** SUPPLIED DATA follows **
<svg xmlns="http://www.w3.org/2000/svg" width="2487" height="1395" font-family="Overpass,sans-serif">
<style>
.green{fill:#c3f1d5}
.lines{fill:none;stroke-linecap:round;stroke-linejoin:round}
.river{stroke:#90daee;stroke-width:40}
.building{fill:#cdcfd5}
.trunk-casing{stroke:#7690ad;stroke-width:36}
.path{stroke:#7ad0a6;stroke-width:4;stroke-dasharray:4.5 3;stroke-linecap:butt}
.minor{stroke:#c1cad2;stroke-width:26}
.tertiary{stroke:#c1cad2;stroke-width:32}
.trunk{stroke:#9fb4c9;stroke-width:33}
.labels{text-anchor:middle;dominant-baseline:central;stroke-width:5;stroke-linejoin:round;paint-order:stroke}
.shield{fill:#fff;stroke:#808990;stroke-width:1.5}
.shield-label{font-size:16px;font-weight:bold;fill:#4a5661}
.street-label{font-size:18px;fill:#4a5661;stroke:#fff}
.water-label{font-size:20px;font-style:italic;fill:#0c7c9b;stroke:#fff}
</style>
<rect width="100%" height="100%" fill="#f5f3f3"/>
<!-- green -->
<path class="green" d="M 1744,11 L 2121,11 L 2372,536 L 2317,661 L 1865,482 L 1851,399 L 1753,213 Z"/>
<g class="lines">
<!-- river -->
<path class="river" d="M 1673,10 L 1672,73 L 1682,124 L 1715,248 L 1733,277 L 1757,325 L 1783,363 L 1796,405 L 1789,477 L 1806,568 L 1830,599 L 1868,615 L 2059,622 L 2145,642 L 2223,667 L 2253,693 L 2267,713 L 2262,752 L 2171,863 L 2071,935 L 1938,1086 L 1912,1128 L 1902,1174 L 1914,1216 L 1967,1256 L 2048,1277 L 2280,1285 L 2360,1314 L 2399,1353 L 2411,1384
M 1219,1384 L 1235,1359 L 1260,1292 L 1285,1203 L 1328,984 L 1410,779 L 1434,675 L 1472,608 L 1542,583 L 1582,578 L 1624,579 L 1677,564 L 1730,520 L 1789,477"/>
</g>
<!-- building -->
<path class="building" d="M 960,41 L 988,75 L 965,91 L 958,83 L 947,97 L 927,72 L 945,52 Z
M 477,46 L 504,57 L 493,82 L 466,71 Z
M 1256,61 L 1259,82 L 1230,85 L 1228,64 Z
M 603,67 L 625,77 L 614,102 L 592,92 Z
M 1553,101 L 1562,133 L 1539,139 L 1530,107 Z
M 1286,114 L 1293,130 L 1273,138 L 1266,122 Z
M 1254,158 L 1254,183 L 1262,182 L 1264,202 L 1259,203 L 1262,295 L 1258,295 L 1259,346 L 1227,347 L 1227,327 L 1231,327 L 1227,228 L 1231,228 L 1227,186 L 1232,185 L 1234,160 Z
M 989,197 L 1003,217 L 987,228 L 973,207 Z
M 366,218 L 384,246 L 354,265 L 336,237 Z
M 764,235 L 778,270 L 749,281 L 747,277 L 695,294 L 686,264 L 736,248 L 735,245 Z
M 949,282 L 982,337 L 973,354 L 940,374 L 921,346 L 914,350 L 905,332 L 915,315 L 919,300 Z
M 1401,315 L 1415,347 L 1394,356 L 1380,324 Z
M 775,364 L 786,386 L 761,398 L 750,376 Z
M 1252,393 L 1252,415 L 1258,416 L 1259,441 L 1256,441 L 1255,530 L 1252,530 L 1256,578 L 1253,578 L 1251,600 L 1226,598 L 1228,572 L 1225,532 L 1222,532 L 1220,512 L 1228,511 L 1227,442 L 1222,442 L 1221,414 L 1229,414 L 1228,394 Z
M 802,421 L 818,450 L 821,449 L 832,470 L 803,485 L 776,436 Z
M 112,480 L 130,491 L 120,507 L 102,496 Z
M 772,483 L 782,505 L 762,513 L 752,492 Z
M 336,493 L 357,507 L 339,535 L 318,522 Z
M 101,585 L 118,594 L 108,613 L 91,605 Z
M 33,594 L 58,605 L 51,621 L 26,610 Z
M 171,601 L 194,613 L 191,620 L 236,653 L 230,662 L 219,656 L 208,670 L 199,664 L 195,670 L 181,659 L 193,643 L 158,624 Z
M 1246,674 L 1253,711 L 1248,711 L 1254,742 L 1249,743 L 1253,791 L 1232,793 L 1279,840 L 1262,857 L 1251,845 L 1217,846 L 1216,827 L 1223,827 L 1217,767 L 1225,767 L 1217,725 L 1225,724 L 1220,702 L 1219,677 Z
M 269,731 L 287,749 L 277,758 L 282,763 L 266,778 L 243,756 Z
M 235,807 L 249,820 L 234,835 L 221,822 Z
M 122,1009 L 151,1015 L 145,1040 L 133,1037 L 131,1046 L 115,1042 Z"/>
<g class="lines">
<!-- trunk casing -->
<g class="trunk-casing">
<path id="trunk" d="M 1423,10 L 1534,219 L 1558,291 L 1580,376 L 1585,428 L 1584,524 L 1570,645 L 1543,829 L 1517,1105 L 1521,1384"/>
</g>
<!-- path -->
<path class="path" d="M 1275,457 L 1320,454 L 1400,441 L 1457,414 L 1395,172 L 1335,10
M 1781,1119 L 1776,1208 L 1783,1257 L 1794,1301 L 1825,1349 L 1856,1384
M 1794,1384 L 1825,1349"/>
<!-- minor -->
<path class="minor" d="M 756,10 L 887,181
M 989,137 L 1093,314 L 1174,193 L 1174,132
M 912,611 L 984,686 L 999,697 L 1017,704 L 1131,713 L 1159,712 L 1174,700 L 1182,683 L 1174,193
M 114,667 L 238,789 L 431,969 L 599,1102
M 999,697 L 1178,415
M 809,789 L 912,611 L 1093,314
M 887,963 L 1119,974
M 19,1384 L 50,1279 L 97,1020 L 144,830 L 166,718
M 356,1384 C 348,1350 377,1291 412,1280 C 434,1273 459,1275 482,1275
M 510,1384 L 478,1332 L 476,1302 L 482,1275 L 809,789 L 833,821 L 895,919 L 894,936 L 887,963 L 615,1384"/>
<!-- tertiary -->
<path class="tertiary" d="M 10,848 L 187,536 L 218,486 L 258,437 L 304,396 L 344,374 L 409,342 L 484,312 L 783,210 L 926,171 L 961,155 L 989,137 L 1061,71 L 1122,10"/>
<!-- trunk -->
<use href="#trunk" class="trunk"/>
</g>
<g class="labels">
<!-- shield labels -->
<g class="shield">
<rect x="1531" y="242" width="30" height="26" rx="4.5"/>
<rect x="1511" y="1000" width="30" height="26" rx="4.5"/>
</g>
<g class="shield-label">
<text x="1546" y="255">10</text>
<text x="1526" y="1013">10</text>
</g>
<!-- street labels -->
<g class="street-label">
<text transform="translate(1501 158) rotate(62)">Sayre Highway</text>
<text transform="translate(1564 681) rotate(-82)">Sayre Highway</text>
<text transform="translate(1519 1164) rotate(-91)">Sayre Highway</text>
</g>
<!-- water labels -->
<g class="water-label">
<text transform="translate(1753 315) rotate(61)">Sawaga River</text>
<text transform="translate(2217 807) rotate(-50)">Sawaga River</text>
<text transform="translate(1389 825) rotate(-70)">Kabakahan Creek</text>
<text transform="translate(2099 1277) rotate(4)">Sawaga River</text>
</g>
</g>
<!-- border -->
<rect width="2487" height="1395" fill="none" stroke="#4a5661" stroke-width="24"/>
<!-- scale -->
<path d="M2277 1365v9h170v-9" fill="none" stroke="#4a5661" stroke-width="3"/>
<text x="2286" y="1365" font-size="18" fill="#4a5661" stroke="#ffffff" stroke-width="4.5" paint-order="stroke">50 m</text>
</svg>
** End of SUPPLIED DATA **
TASK GOAL
Your task is to retype the data exactly, with no line missing.

RESPONSE TO THIS EXERCISE
<svg xmlns="http://www.w3.org/2000/svg" width="2487" height="1395" font-family="Overpass,sans-serif">
<style>
.green{fill:#c3f1d5}
.lines{fill:none;stroke-linecap:round;stroke-linejoin:round}
.river{stroke:#90daee;stroke-width:40}
.building{fill:#cdcfd5}
.trunk-casing{stroke:#7690ad;stroke-width:36}
.path{stroke:#7ad0a6;stroke-width:4;stroke-dasharray:4.5 3;stroke-linecap:butt}
.minor{stroke:#c1cad2;stroke-width:26}
.tertiary{stroke:#c1cad2;stroke-width:32}
.trunk{stroke:#9fb4c9;stroke-width:33}
.labels{text-anchor:middle;dominant-baseline:central;stroke-width:5;stroke-linejoin:round;paint-order:stroke}
.shield{fill:#fff;stroke:#808990;stroke-width:1.5}
.shield-label{font-size:16px;font-weight:bold;fill:#4a5661}
.street-label{font-size:18px;fill:#4a5661;stroke:#fff}
.water-label{font-size:20px;font-style:italic;fill:#0c7c9b;stroke:#fff}
</style>
<rect width="100%" height="100%" fill="#f5f3f3"/>
<!-- green -->
<path class="green" d="M 1744,11 L 2121,11 L 2372,536 L 2317,661 L 1865,482 L 1851,399 L 1753,213 Z"/>
<g class="lines">
<!-- river -->
<path class="river" d="M 1673,10 L 1672,73 L 1682,124 L 1715,248 L 1733,277 L 1757,325 L 1783,363 L 1796,405 L 1789,477 L 1806,568 L 1830,599 L 1868,615 L 2059,622 L 2145,642 L 2223,667 L 2253,693 L 2267,713 L 2262,752 L 2171,863 L 2071,935 L 1938,1086 L 1912,1128 L 1902,1174 L 1914,1216 L 1967,1256 L 2048,1277 L 2280,1285 L 2360,1314 L 2399,1353 L 2411,1384
M 1219,1384 L 1235,1359 L 1260,1292 L 1285,1203 L 1328,984 L 1410,779 L 1434,675 L 1472,608 L 1542,583 L 1582,578 L 1624,579 L 1677,564 L 1730,520 L 1789,477"/>
</g>
<!-- building -->
<path class="building" d="M 960,41 L 988,75 L 965,91 L 958,83 L 947,97 L 927,72 L 945,52 Z
M 477,46 L 504,57 L 493,82 L 466,71 Z
M 1256,61 L 1259,82 L 1230,85 L 1228,64 Z
M 603,67 L 625,77 L 614,102 L 592,92 Z
M 1553,101 L 1562,133 L 1539,139 L 1530,107 Z
M 1286,114 L 1293,130 L 1273,138 L 1266,122 Z
M 1254,158 L 1254,183 L 1262,182 L 1264,202 L 1259,203 L 1262,295 L 1258,295 L 1259,346 L 1227,347 L 1227,327 L 1231,327 L 1227,228 L 1231,228 L 1227,186 L 1232,185 L 1234,160 Z
M 989,197 L 1003,217 L 987,228 L 973,207 Z
M 366,218 L 384,246 L 354,265 L 336,237 Z
M 764,235 L 778,270 L 749,281 L 747,277 L 695,294 L 686,264 L 736,248 L 735,245 Z
M 949,282 L 982,337 L 973,354 L 940,374 L 921,346 L 914,350 L 905,332 L 915,315 L 919,300 Z
M 1401,315 L 1415,347 L 1394,356 L 1380,324 Z
M 775,364 L 786,386 L 761,398 L 750,376 Z
M 1252,393 L 1252,415 L 1258,416 L 1259,441 L 1256,441 L 1255,530 L 1252,530 L 1256,578 L 1253,578 L 1251,600 L 1226,598 L 1228,572 L 1225,532 L 1222,532 L 1220,512 L 1228,511 L 1227,442 L 1222,442 L 1221,414 L 1229,414 L 1228,394 Z
M 802,421 L 818,450 L 821,449 L 832,470 L 803,485 L 776,436 Z
M 112,480 L 130,491 L 120,507 L 102,496 Z
M 772,483 L 782,505 L 762,513 L 752,492 Z
M 336,493 L 357,507 L 339,535 L 318,522 Z
M 101,585 L 118,594 L 108,613 L 91,605 Z
M 33,594 L 58,605 L 51,621 L 26,610 Z
M 171,601 L 194,613 L 191,620 L 236,653 L 230,662 L 219,656 L 208,670 L 199,664 L 195,670 L 181,659 L 193,643 L 158,624 Z
M 1246,674 L 1253,711 L 1248,711 L 1254,742 L 1249,743 L 1253,791 L 1232,793 L 1279,840 L 1262,857 L 1251,845 L 1217,846 L 1216,827 L 1223,827 L 1217,767 L 1225,767 L 1217,725 L 1225,724 L 1220,702 L 1219,677 Z
M 269,731 L 287,749 L 277,758 L 282,763 L 266,778 L 243,756 Z
M 235,807 L 249,820 L 234,835 L 221,822 Z
M 122,1009 L 151,1015 L 145,1040 L 133,1037 L 131,1046 L 115,1042 Z"/>
<g class="lines">
<!-- trunk casing -->
<g class="trunk-casing">
<path id="trunk" d="M 1423,10 L 1534,219 L 1558,291 L 1580,376 L 1585,428 L 1584,524 L 1570,645 L 1543,829 L 1517,1105 L 1521,1384"/>
</g>
<!-- path -->
<path class="path" d="M 1275,457 L 1320,454 L 1400,441 L 1457,414 L 1395,172 L 1335,10
M 1781,1119 L 1776,1208 L 1783,1257 L 1794,1301 L 1825,1349 L 1856,1384
M 1794,1384 L 1825,1349"/>
<!-- minor -->
<path class="minor" d="M 756,10 L 887,181
M 989,137 L 1093,314 L 1174,193 L 1174,132
M 912,611 L 984,686 L 999,697 L 1017,704 L 1131,713 L 1159,712 L 1174,700 L 1182,683 L 1174,193
M 114,667 L 238,789 L 431,969 L 599,1102
M 999,697 L 1178,415
M 809,789 L 912,611 L 1093,314
M 887,963 L 1119,974
M 19,1384 L 50,1279 L 97,1020 L 144,830 L 166,718
M 356,1384 C 348,1350 377,1291 412,1280 C 434,1273 459,1275 482,1275
M 510,1384 L 478,1332 L 476,1302 L 482,1275 L 809,789 L 833,821 L 895,919 L 894,936 L 887,963 L 615,1384"/>
<!-- tertiary -->
<path class="tertiary" d="M 10,848 L 187,536 L 218,486 L 258,437 L 304,396 L 344,374 L 409,342 L 484,312 L 783,210 L 926,171 L 961,155 L 989,137 L 1061,71 L 1122,10"/>
<!-- trunk -->
<use href="#trunk" class="trunk"/>
</g>
<g class="labels">
<!-- shield labels -->
<g class="shield">
<rect x="1531" y="242" width="30" height="26" rx="4.5"/>
<rect x="1511" y="1000" width="30" height="26" rx="4.5"/>
</g>
<g class="shield-label">
<text x="1546" y="255">10</text>
<text x="1526" y="1013">10</text>
</g>
<!-- street labels -->
<g class="street-label">
<text transform="translate(1501 158) rotate(62)">Sayre Highway</text>
<text transform="translate(1564 681) rotate(-82)">Sayre Highway</text>
<text transform="translate(1519 1164) rotate(-91)">Sayre Highway</text>
</g>
<!-- water labels -->
<g class="water-label">
<text transform="translate(1753 315) rotate(61)">Sawaga River</text>
<text transform="translate(2217 807) rotate(-50)">Sawaga River</text>
<text transform="translate(1389 825) rotate(-70)">Kabakahan Creek</text>
<text transform="translate(2099 1277) rotate(4)">Sawaga River</text>
</g>
</g>
<!-- border -->
<rect width="2487" height="1395" fill="none" stroke="#4a5661" stroke-width="24"/>
<!-- scale -->
<path d="M2277 1365v9h170v-9" fill="none" stroke="#4a5661" stroke-width="3"/>
<text x="2286" y="1365" font-size="18" fill="#4a5661" stroke="#ffffff" stroke-width="4.5" paint-order="stroke">50 m</text>
</svg>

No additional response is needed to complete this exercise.